I just found out about Tidy Tuesday, an educational exercise from the R for Data Science folks. The idea is that they publish a dataset every Tuesday for people to play around with. If you make something you’re proud of you can publish it on Twitter and use the hashtag #tidytuesday. I haven’t tried it before, but today’s one was a topic that was of interest to me–computer security and passwords.
Data Loading
I figured out how to load directly from the online csv.
library(dplyr)
library(ggplot2)
passwords <- readr::read_csv('https://raw.githubusercontent.com/rfordatascience/tidytuesday/master/data/2020/2020-01-14/passwords.csv')
## Parsed with column specification:
## cols(
## rank = col_double(),
## password = col_character(),
## category = col_character(),
## value = col_double(),
## time_unit = col_character(),
## offline_crack_sec = col_double(),
## rank_alt = col_double(),
## strength = col_double(),
## font_size = col_double()
## )
passwords <- tbl_df(passwords)
glimpse(passwords)
## Observations: 507
## Variables: 9
## $ rank <dbl> 1, 2, 3, 4, 5, 6, 7, 8, 9, 10, 11, 12, 13, 14, 15, …
## $ password <chr> "password", "123456", "12345678", "1234", "qwerty",…
## $ category <chr> "password-related", "simple-alphanumeric", "simple-…
## $ value <dbl> 6.91, 18.52, 1.29, 11.11, 3.72, 1.85, 3.72, 6.91, 6…
## $ time_unit <chr> "years", "minutes", "days", "seconds", "days", "min…
## $ offline_crack_sec <dbl> 2.170e+00, 1.110e-05, 1.110e-03, 1.110e-07, 3.210e-…
## $ rank_alt <dbl> 1, 2, 3, 4, 5, 6, 7, 8, 9, 10, 11, 12, 13, 14, 15, …
## $ strength <dbl> 8, 4, 4, 4, 8, 4, 8, 4, 7, 8, 8, 1, 32, 9, 9, 8, 8,…
## $ font_size <dbl> 11, 8, 8, 8, 11, 8, 11, 8, 11, 11, 11, 4, 23, 12, 1…
Data Munging
The data variable types were already pretty well auto-classified but the category needed to be made into a factor.
passwords$category <- as.factor(passwords$category)
Exploration
I figured I would look at them by category. Here is the distribution by category. Some had NA category.
table(passwords$category, useNA = "ifany")
##
## animal cool-macho fluffy food
## 29 79 44 11
## name nerdy-pop password-related rebellious-rude
## 183 30 15 11
## simple-alphanumeric sport <NA>
## 61 37 7
prop.table(table(passwords$category, useNA = "ifany"))
##
## animal cool-macho fluffy food
## 0.05719921 0.15581854 0.08678501 0.02169625
## name nerdy-pop password-related rebellious-rude
## 0.36094675 0.05917160 0.02958580 0.02169625
## simple-alphanumeric sport <NA>
## 0.12031558 0.07297830 0.01380671
passwords <- passwords %>% filter(!is.na(category))
Here’s how hard the passwords were to crack by category. They were all pretty easy to crack.

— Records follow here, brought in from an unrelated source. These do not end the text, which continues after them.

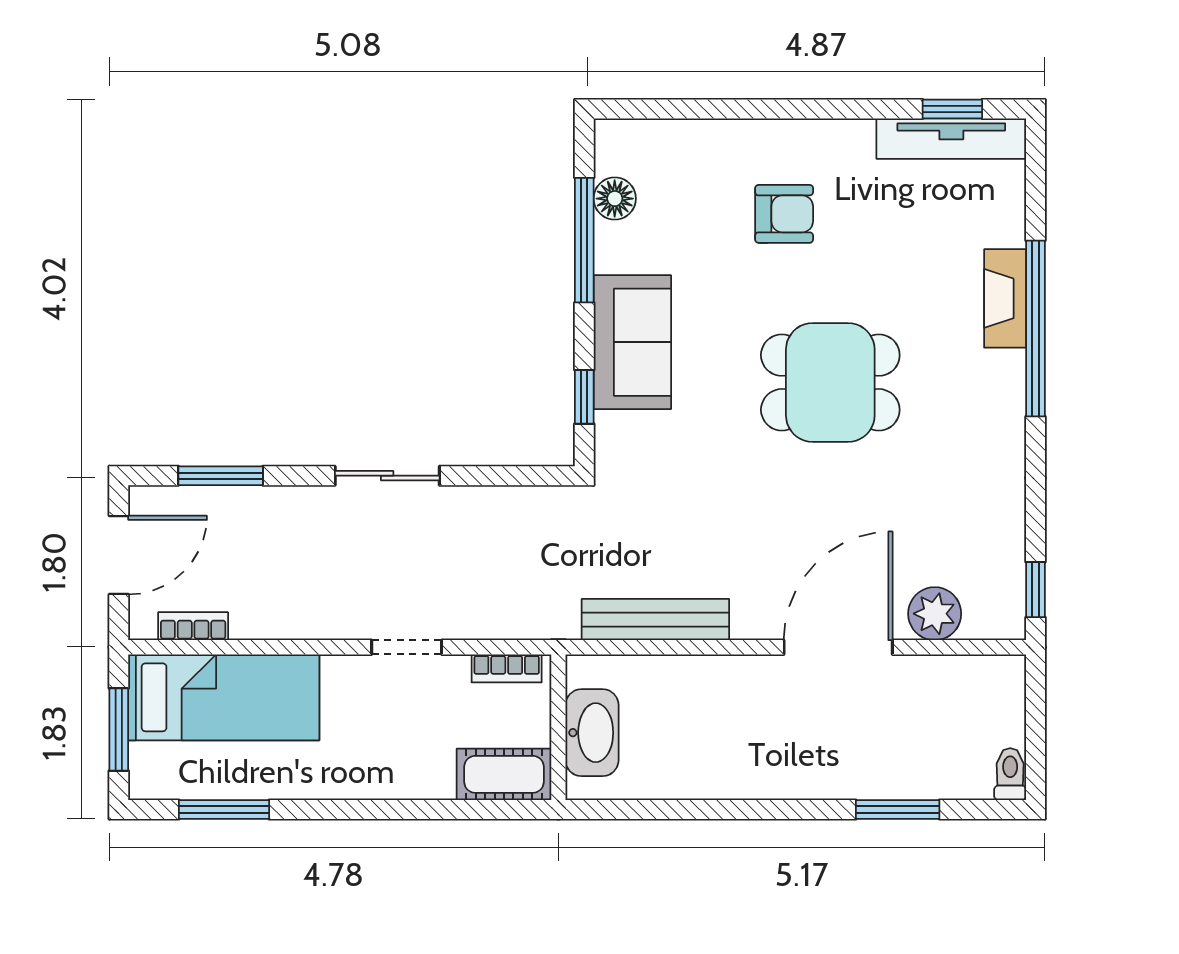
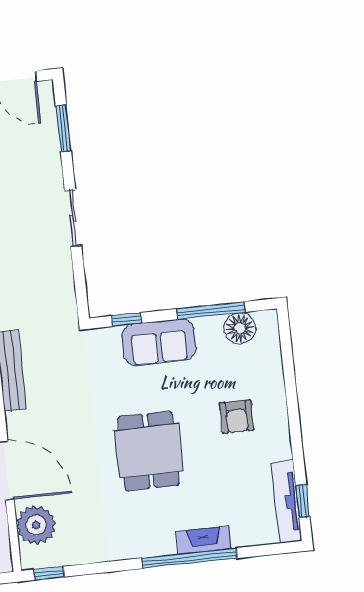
floor lamp: (615, 199) -> (240, 328), width x1.38, depth x1.38
plant: (935, 614) -> (36, 525), width x1.36, depth x1.36

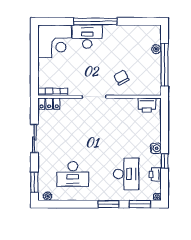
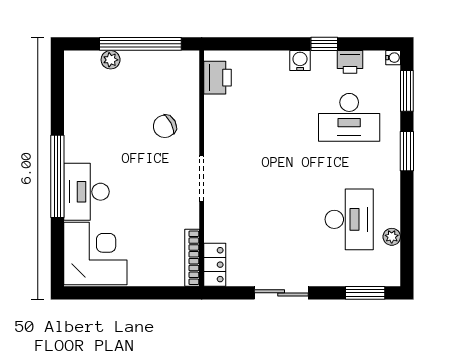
desk: (126, 174) -> (349, 117), turned 180
plant: (48, 196) -> (392, 237), moved

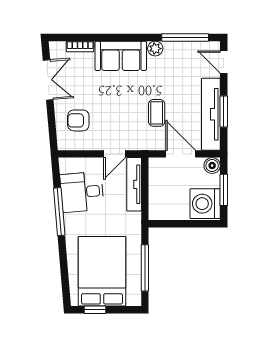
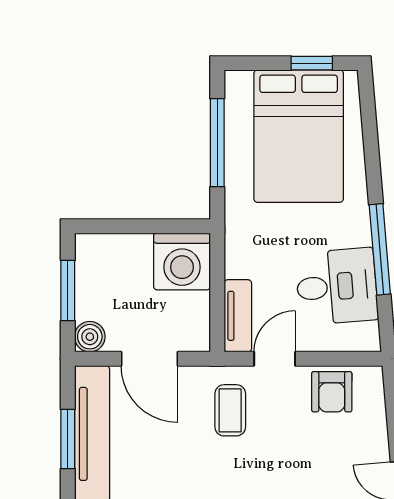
coffee table: (157, 113) -> (230, 410), moved
armchair: (78, 120) -> (332, 392), moved, turned 90
tv unit: (134, 184) -> (238, 316), width x0.71
washing machine: (205, 204) -> (182, 261), moved, turned 90

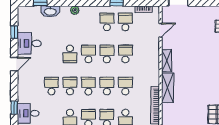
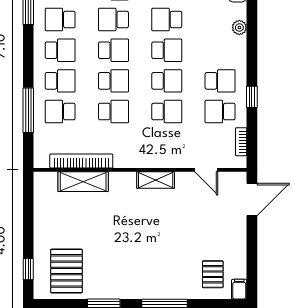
school desk: (125, 22) -> (220, 112), turned 180
school desk: (70, 86) -> (113, 20), turned 180
shelving: (168, 88) -> (83, 182), moved

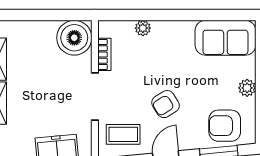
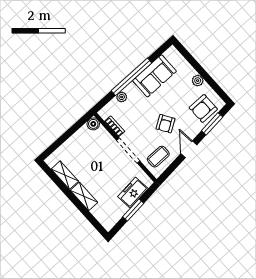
window: (175, 15) -> (132, 77), added
boiler: (74, 38) -> (93, 124), width x0.54, depth x0.54
sofa: (225, 38) -> (154, 76), moved

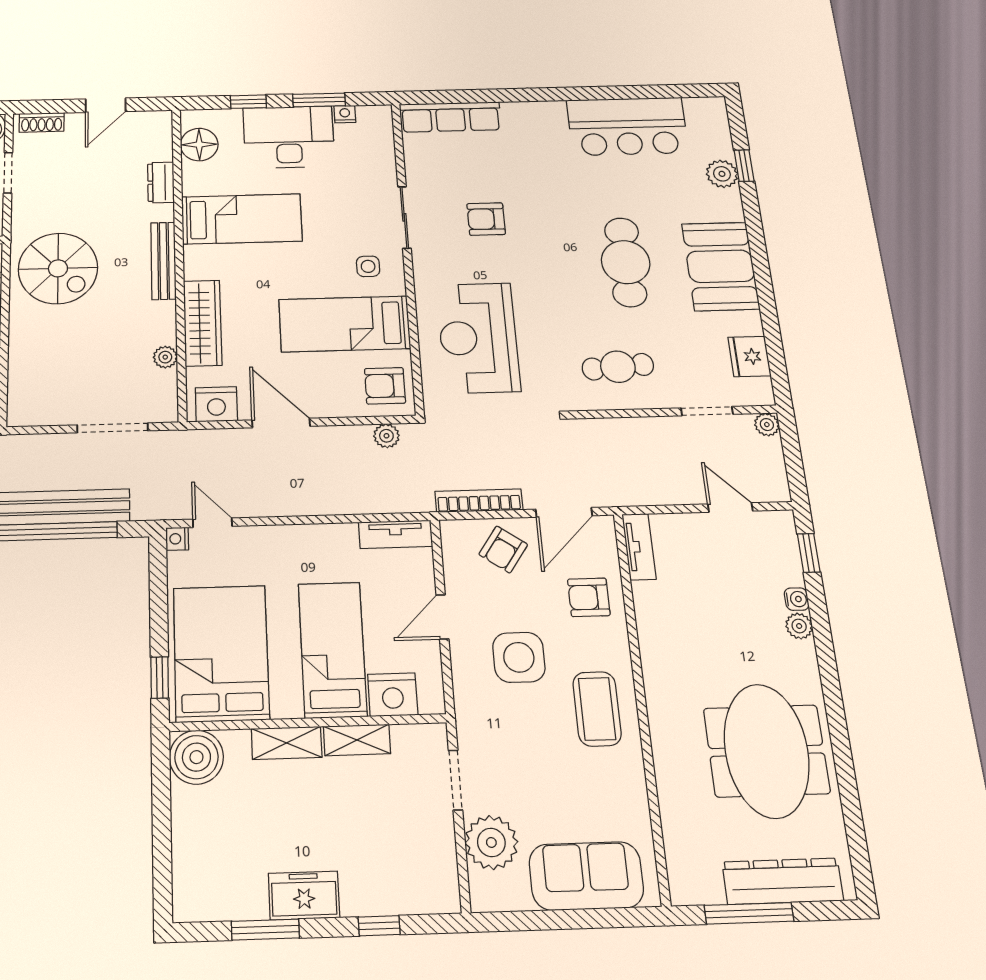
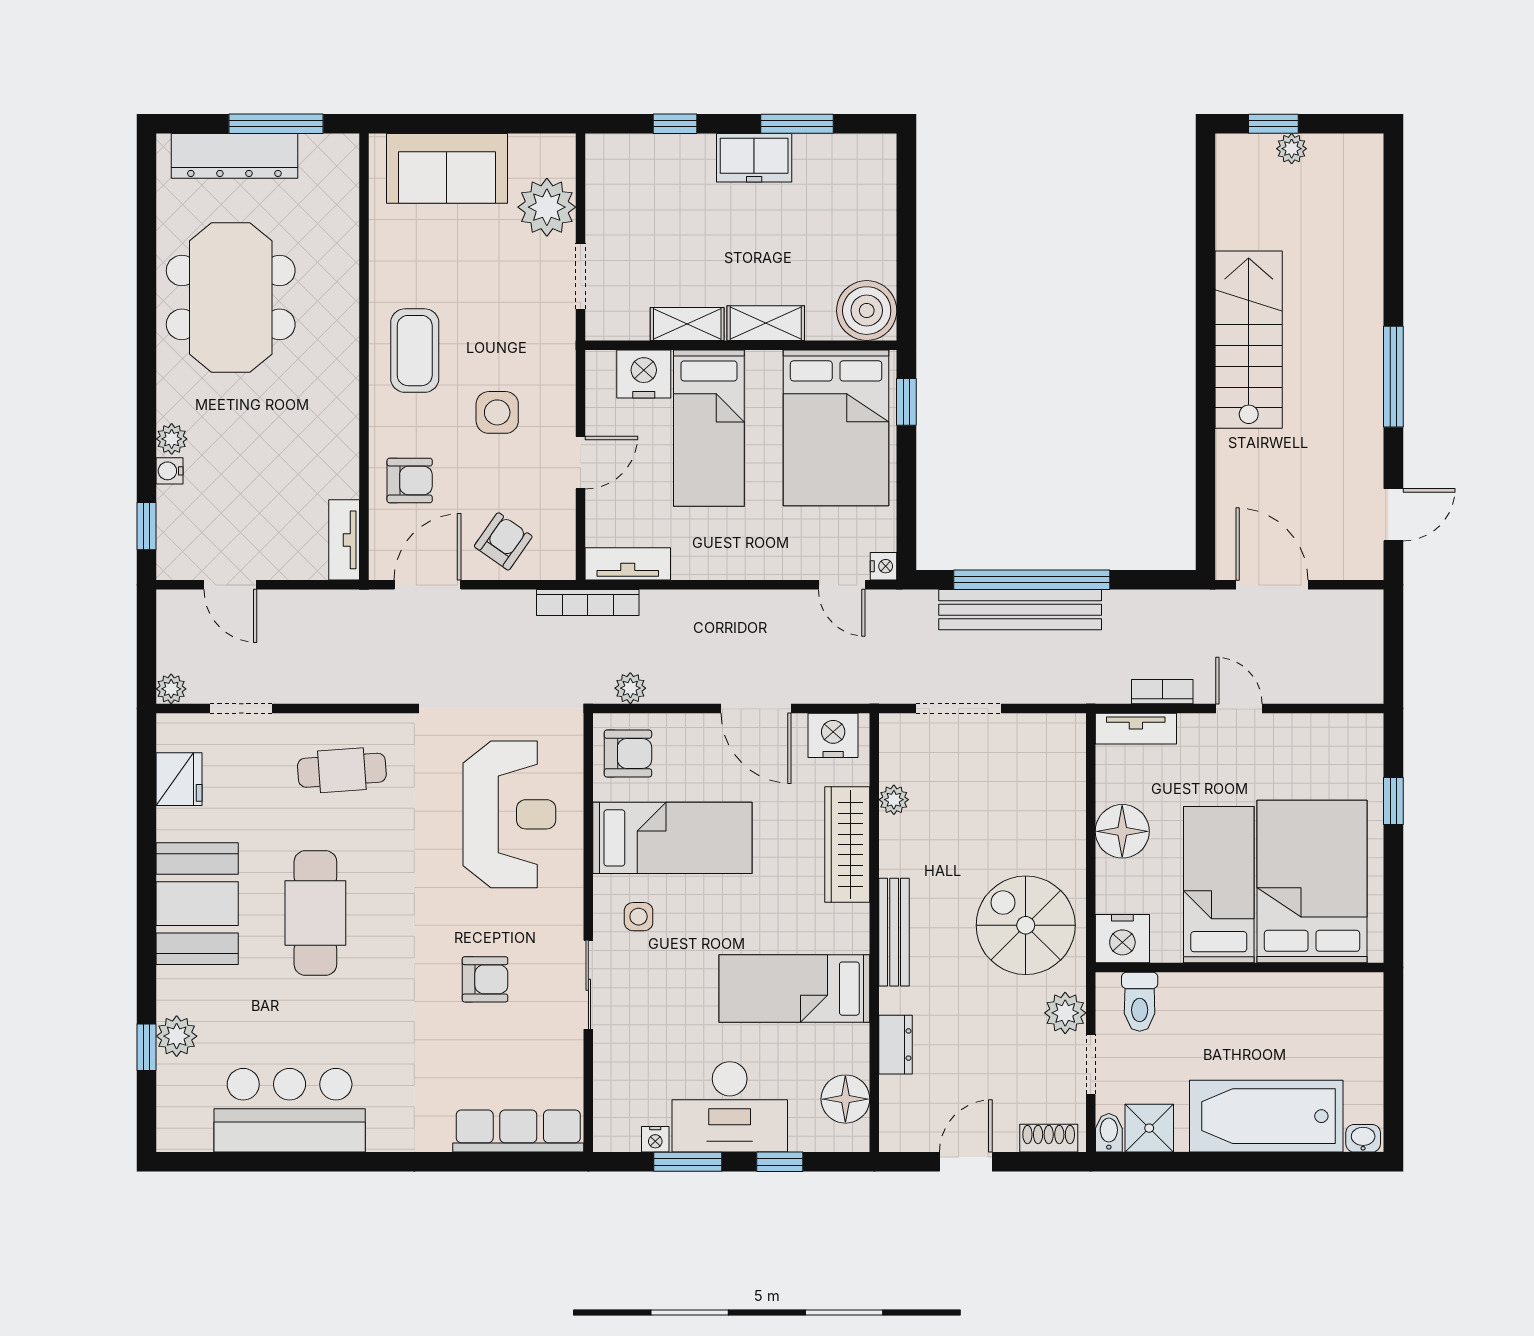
plant: (27, 208) -> (1065, 1013), added
bookcase: (479, 501) -> (588, 603), moved
side table: (519, 657) -> (497, 412), width x0.73, depth x0.73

table(passwords$offline_crack_sec)
##
## 1.11e-07 1.11e-06 4.75e-06 1.11e-05 0.000111 0.000124 0.000622 0.00111
## 11 2 31 18 3 39 1 5
## 0.00321 0.0111 0.0224 0.0835 0.806 2.17 29.02 29.27
## 233 1 4 87 5 56 3 1
passwords %>% ggplot(aes(x = category, y = offline_crack_sec)) +
geom_boxplot() + scale_y_log10() + coord_flip()
Popularity vs Difficulty to Crack
Was there a correlation between how popular they were and how easy they were to crack? Not clearly.
passwords %>% mutate(rank_crack = min_rank(offline_crack_sec)) %>%
ggplot(aes(x = rank, y = rank_crack, color = category)) +
geom_point()
Conclusion
I couldn’t figure out much to do with this dataset but at least I got an idea of how to load a raw csv from Github.